I shrug. “When the twins were born, everything was so chaotic. I’d been messing around in the kitchen and helping out a little, but then it just became a necessity. Mom had a brood of wild kids and pack stuff she was in charge of, two of our dads were always on patrol at any given time. Things were falling through the cracks, so I stepped up to help. Then they appreciated it. Noticed me, you know? I liked when any of my fathers would clap me on the back and tell me ‘Well done’ and stuff like that.”
“Mmmm,” Noah’s response is muted and makes me sneak yet another glance at her. I wish she was projecting her thoughts right now so that I’d better know where we stand. Where I stand.
The light glints off her hair and—it might be my imagination—but her shoulders seem more relaxed than before. Her expression is thoughtful as she replies, “I may bring peace when someone’s world is breaking, but you bring the joy. People go to your restaurant to celebrate. You create a space for them to do that. That’s a different kind of magic all on its own.”
We come to my favorite spot on the property just then.
It’s a small clearing surrounded by trees but set on a slight rise above the lake. At the crest of the hill, there’s a series of square wooden posts with a small awning overhead connecting them. A worn red porch swing hangs from the awning, gently rocking in the breeze. Sitting on the swing gives the perfect view of sunset on the lake, and the house is tucked back at an angle so that it can’t be seen from here, giving the illusion of utter privacy. I’ve spent many evenings alone in this very spot, and somehow, it seems like the perfect retreat for this moment, the perfect thing to share with Noah.
“After you.” I gesture to the swing.
“Thank you.”
She sits down at one end, and I take the other. We rock in comfortable silence for a few minutes, watching the sun roll down over the treetops on the far side of the lake, drizzling them with drops of yellow.
“Tell me something good about shifting,” she requests, interrupting the buzz of the insects around us.
I press my lips together and use my heels to gently propel the swing back and forth while I try to decide on just one thing. “Running,” I finally say.
“Running? That’s it?” Her tone is skeptical.

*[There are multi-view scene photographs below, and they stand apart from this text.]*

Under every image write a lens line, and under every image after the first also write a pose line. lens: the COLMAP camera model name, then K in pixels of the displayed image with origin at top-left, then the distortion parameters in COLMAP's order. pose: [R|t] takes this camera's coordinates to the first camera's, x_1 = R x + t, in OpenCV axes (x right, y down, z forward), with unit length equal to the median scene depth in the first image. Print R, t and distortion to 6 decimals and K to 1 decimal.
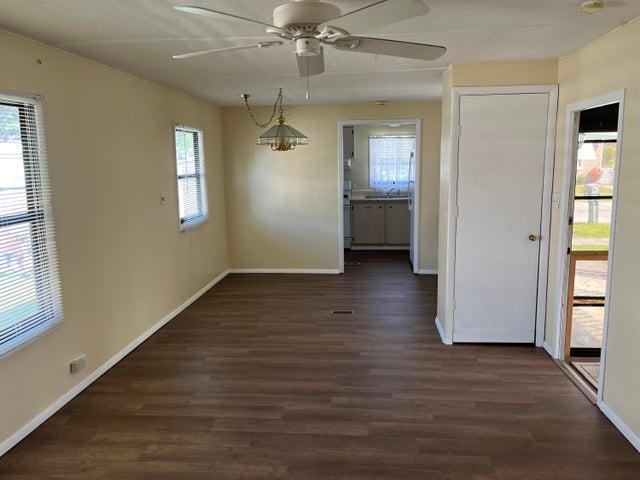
lens RADIAL K [[490.8, 0, 320.9], [0, 490.8, 238.6], [0, 0, 1]] dist [0.062701, -0.007421]
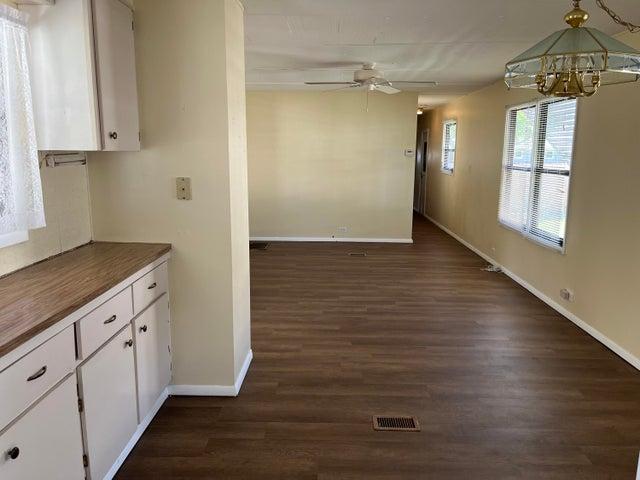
lens RADIAL K [[490.8, 0, 320.9], [0, 490.8, 238.6], [0, 0, 1]] dist [0.062701, -0.007421]
pose [[-0.997143, 0.021050, -0.072545, 0.245274], [-0.003698, 0.945630, 0.325224, -0.312480], [0.075446, 0.324563, -0.942850, 2.226026]]
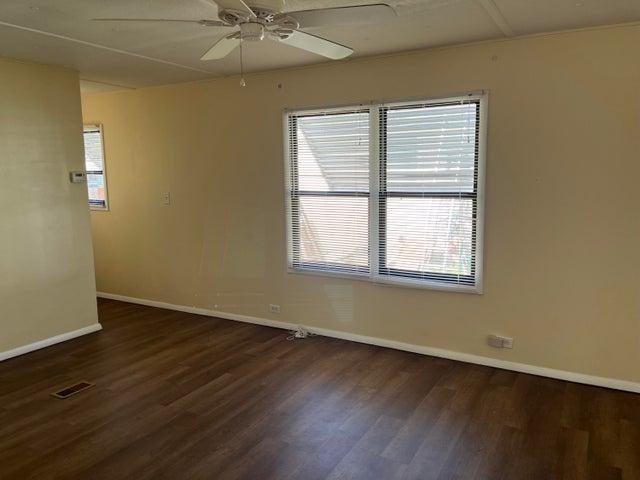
lens RADIAL K [[490.8, 0, 320.9], [0, 490.8, 238.6], [0, 0, 1]] dist [0.062701, -0.007421]
pose [[-0.414645, 0.141432, -0.898925, 0.598259], [-0.120663, 0.970580, 0.208364, -0.134958], [0.901948, 0.194864, -0.385381, 1.064183]]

Searching for an explanation, I glance over at her as I try to piece together words to explain something so much better than any description could be. “When you shift and run, your thoughts are just…free in a way that you never experience as a person. All those worries you carry at the back of your mind, the ones that never really go away, fade. Self-consciousness? Gone. Day-to-day stress rolls right off your fur. It’s just existence in its purest form. It’s you pushing yourself to your limits, finding out what you’re capable of, opening yourself completely to your instincts and power. It’s life changing.”
I can tell a bit of cheesy excitement has crept into my tone, and I bite my lip and shake my head at myself.

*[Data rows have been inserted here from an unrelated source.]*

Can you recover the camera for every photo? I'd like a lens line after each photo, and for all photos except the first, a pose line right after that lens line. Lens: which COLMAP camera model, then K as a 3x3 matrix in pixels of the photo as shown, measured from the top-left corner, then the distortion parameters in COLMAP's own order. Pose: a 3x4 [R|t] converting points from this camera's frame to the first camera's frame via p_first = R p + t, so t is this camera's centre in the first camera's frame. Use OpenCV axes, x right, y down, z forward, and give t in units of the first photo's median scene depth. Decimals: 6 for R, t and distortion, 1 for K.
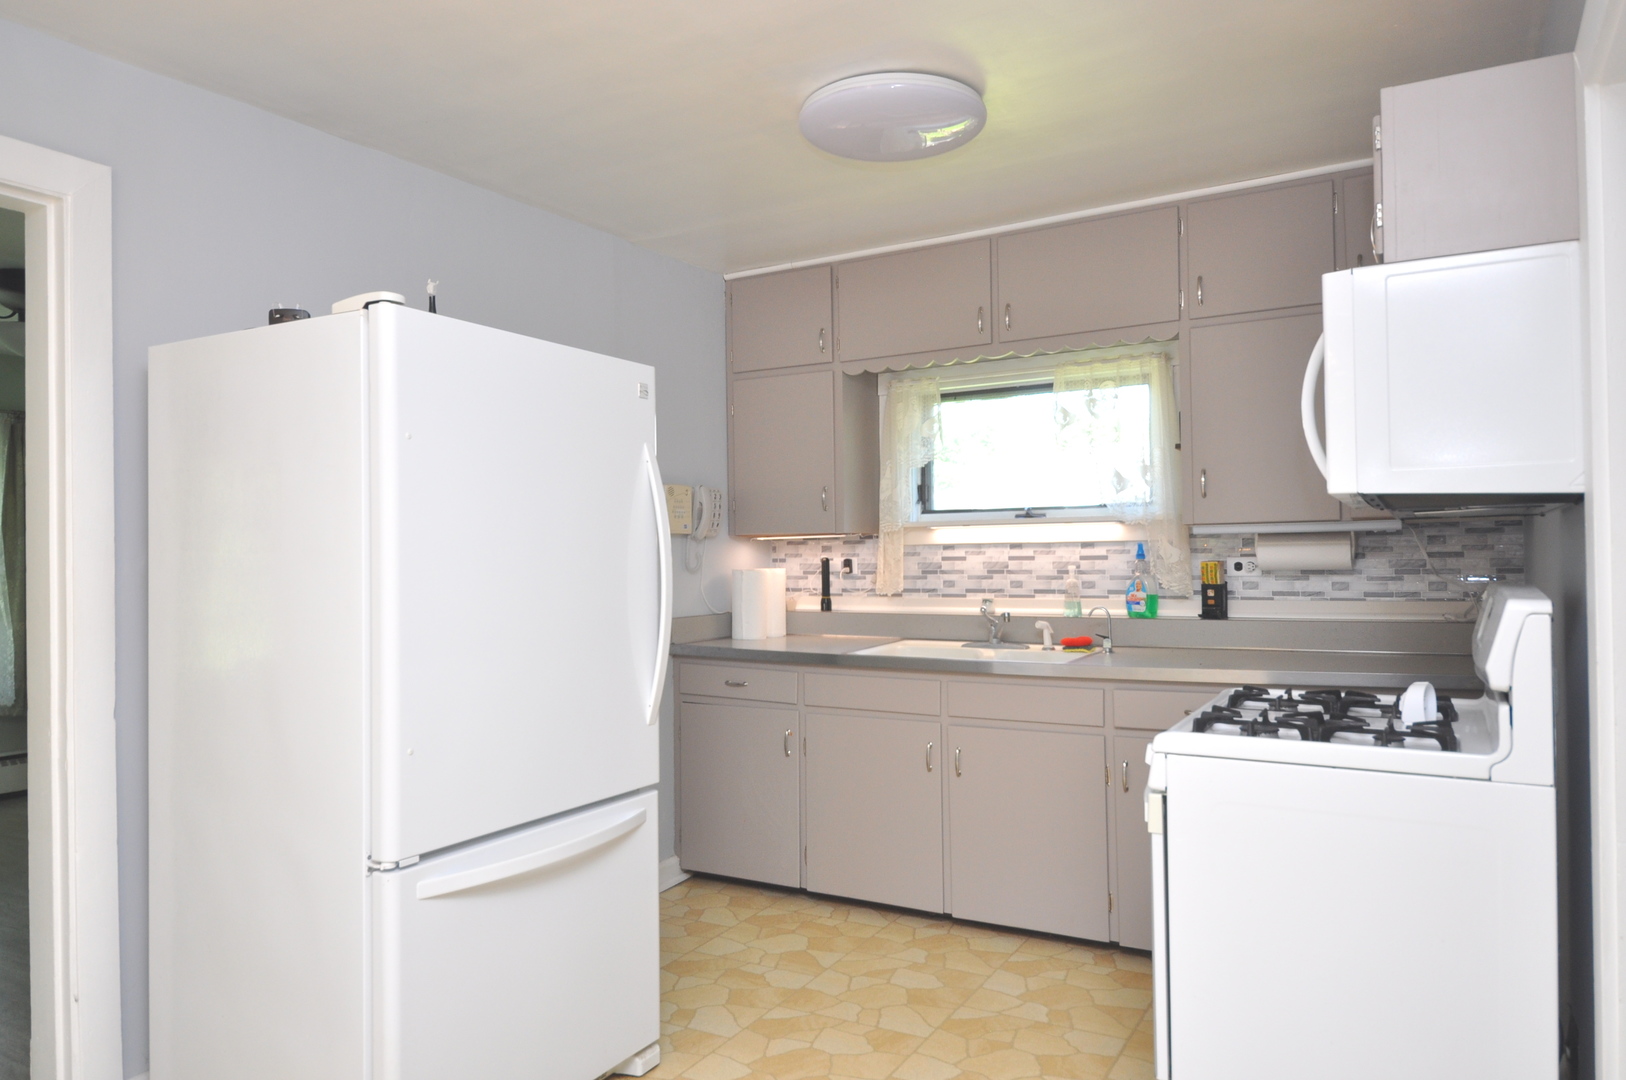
lens RADIAL K [[1105.9, 0, 813.9], [0, 1105.9, 539.0], [0, 0, 1]] dist [0.038368, -0.038681]
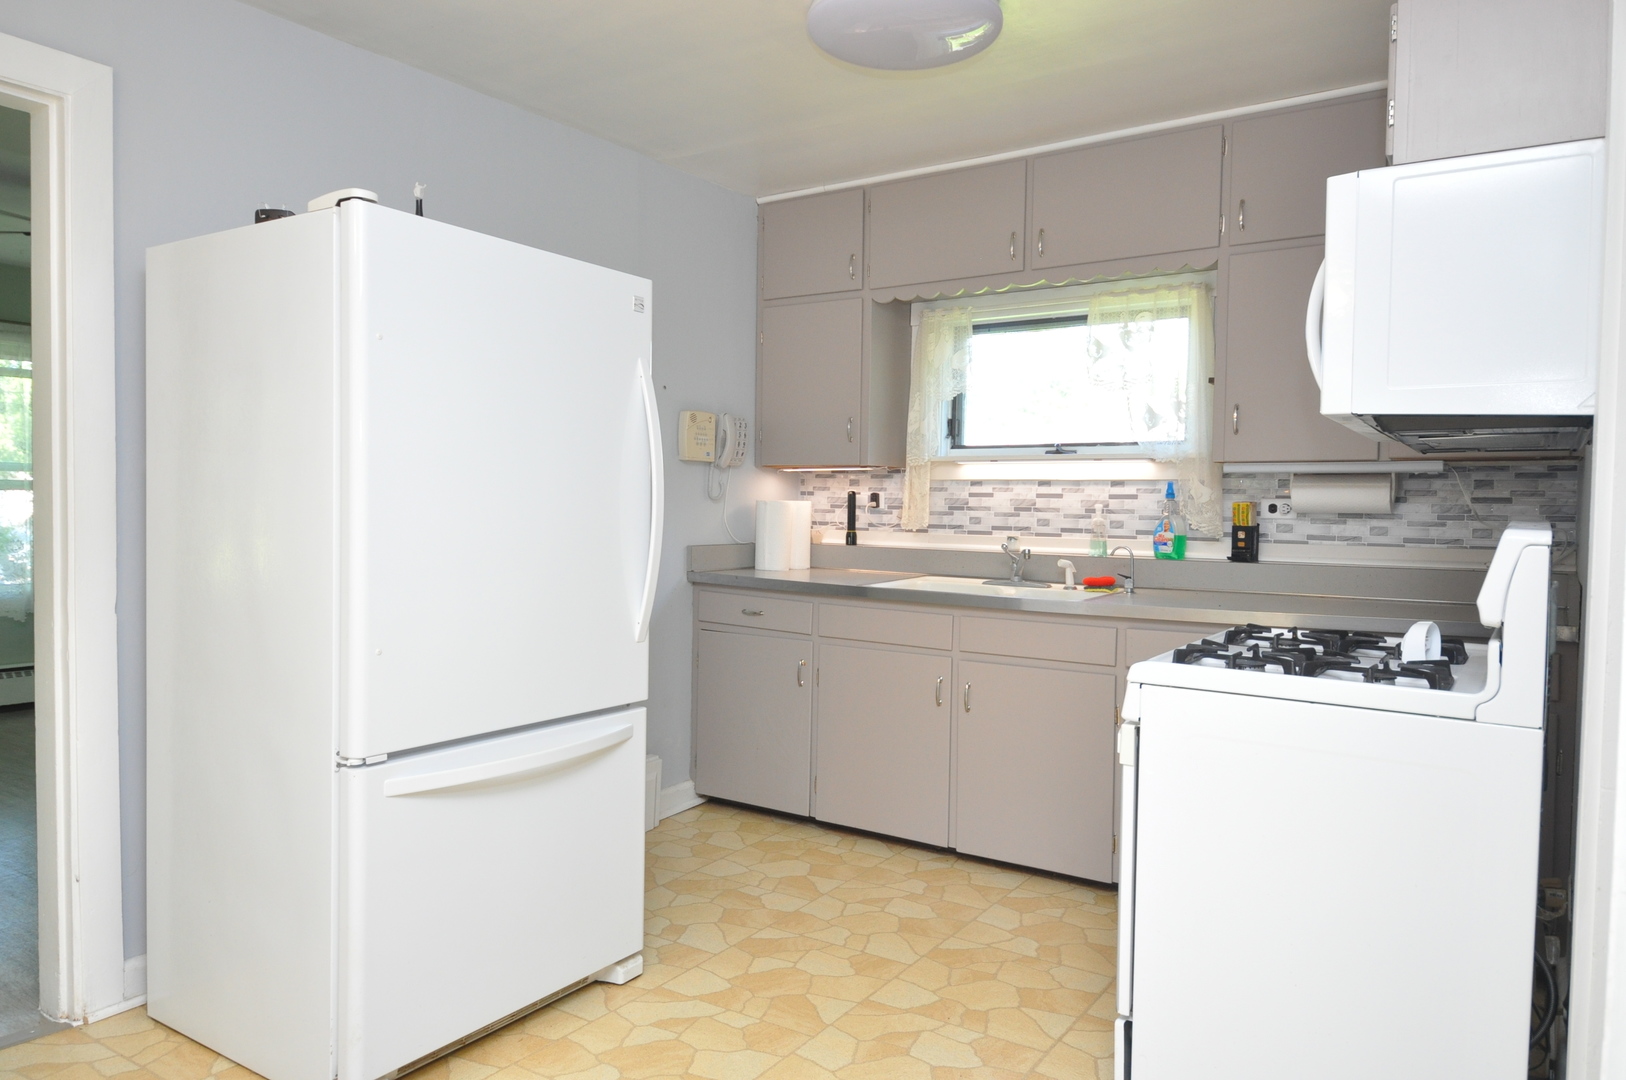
lens RADIAL K [[1105.9, 0, 814.2], [0, 1105.9, 541.8], [0, 0, 1]] dist [0.038368, -0.038681]
pose [[0.997379, 0.031070, -0.065342, 0.050846], [-0.027807, 0.998348, 0.050270, 0.016174], [0.066796, -0.048321, 0.996596, 0.013977]]
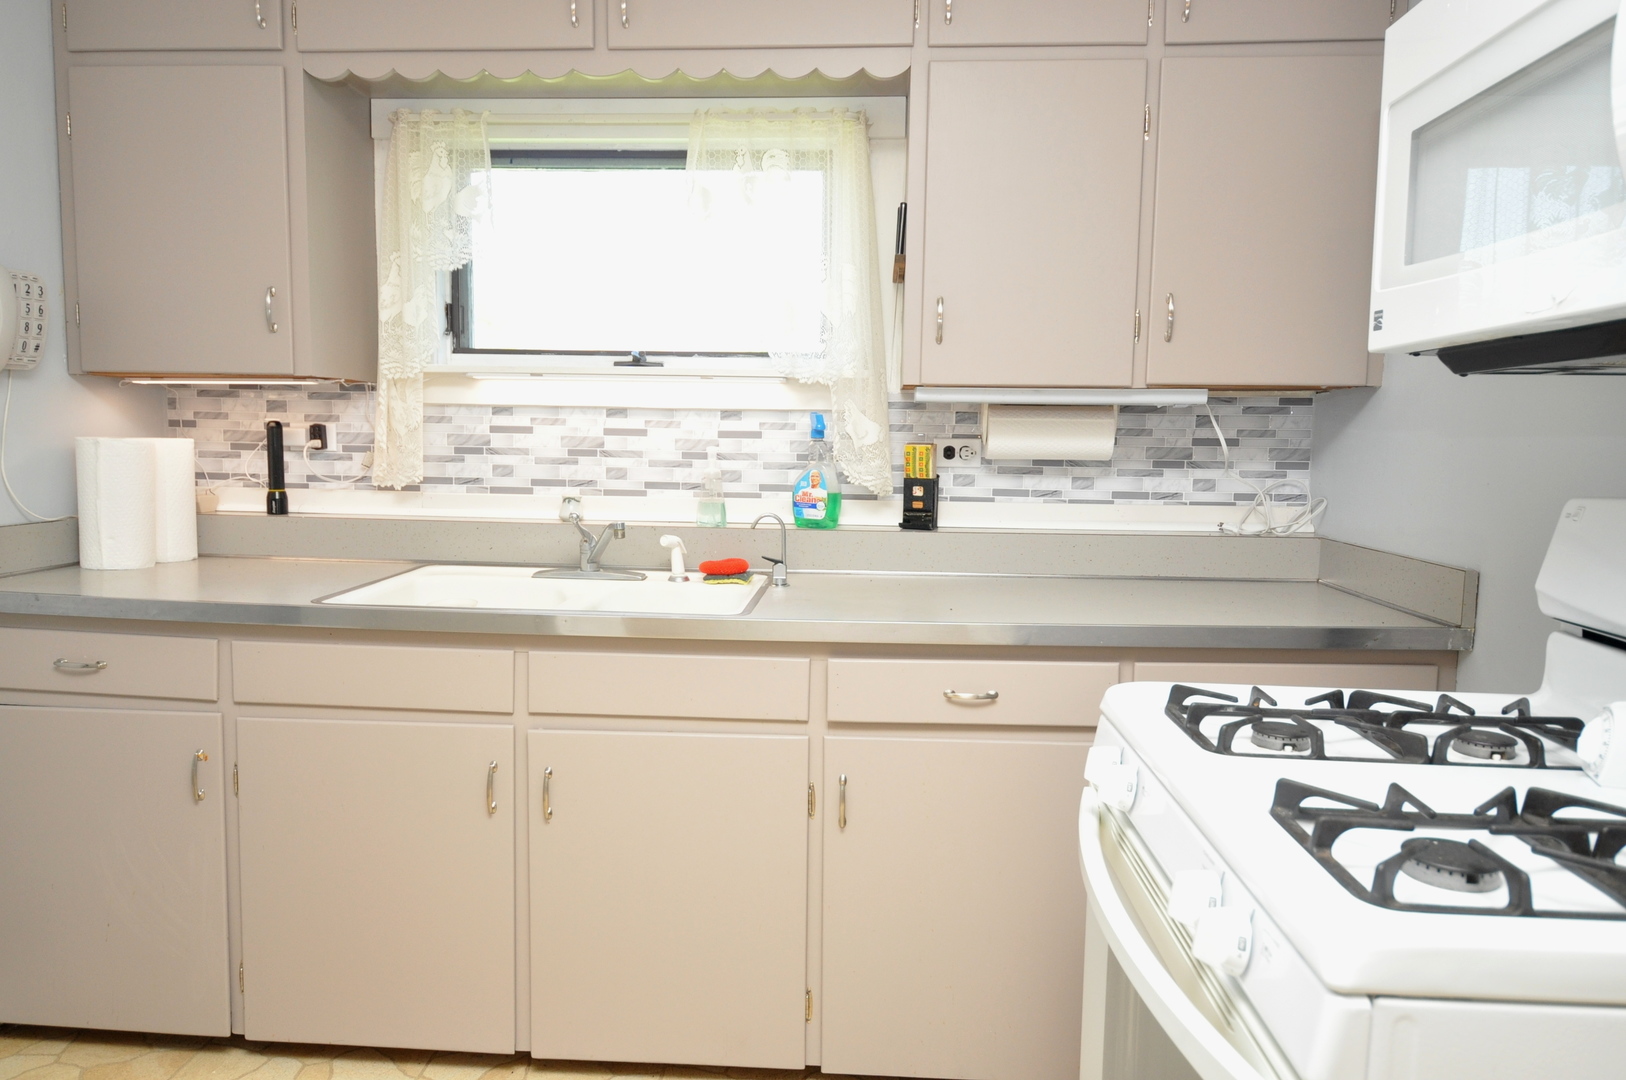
lens RADIAL K [[1105.9, 0, 816.3], [0, 1105.9, 544.9], [0, 0, 1]] dist [0.038368, -0.038681]
pose [[0.894606, -0.014072, 0.446635, 0.003610], [-0.034913, 0.994248, 0.101256, 0.015208], [-0.445490, -0.106177, 0.888968, 0.429666]]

“Sorry. That sounded like a fucking sales pitch. It’s hard to explain. Perth is better at helping make sense of it all because he teaches it…” I trail off, feeling a little awkward and vulnerable.

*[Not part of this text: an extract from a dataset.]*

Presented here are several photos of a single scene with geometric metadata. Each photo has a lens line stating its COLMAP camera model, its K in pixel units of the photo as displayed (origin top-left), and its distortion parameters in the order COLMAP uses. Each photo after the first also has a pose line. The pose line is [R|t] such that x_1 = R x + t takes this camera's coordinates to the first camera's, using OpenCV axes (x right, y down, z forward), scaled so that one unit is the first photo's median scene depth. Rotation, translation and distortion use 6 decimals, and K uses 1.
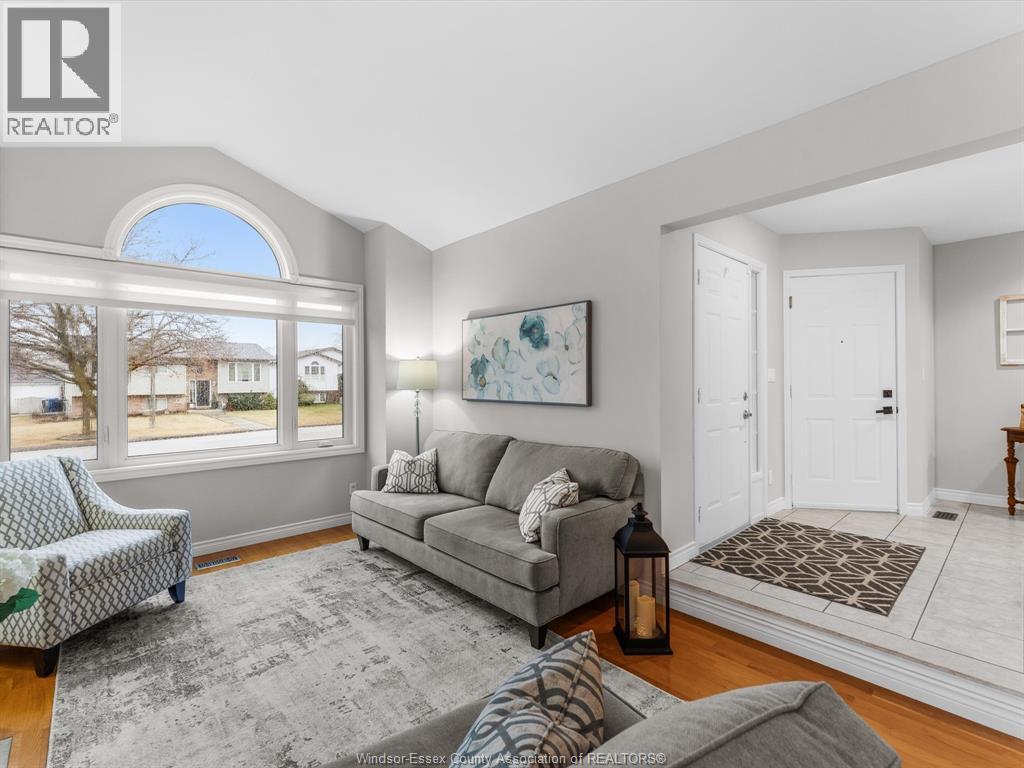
lens RADIAL K [[471.7, 0, 510.7], [0, 471.7, 379.1], [0, 0, 1]] dist [-0.000536, 0.000551]
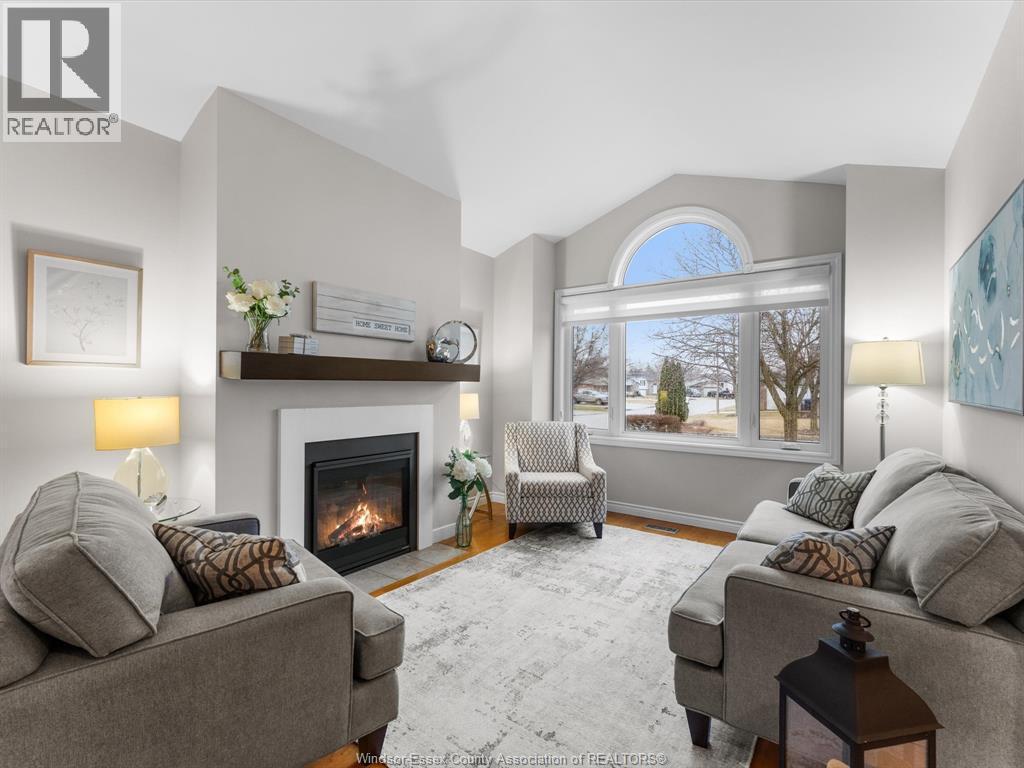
lens RADIAL K [[471.7, 0, 510.7], [0, 471.7, 386.5], [0, 0, 1]] dist [-0.000536, 0.000551]
pose [[0.192292, 0.008396, -0.981302, 0.561062], [-0.003594, 0.999963, 0.007852, 0.031830], [0.981331, 0.002017, 0.192315, 0.491195]]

Her eyes stare steadily up at me as she tries to conceive of something that’s clearly foreign to her and hard to understand. Finally, she gives a slow nod. “Running. Okay. Thanks. That actually sounds nice. I have something to look forward to then.” A soft smile curves her cheeks.
I turn back to the lake, trying to contain the tiny flicker of excitement dancing in my belly—because this is the first time I’ve heard her talk about shifting without an edge of fear or contempt.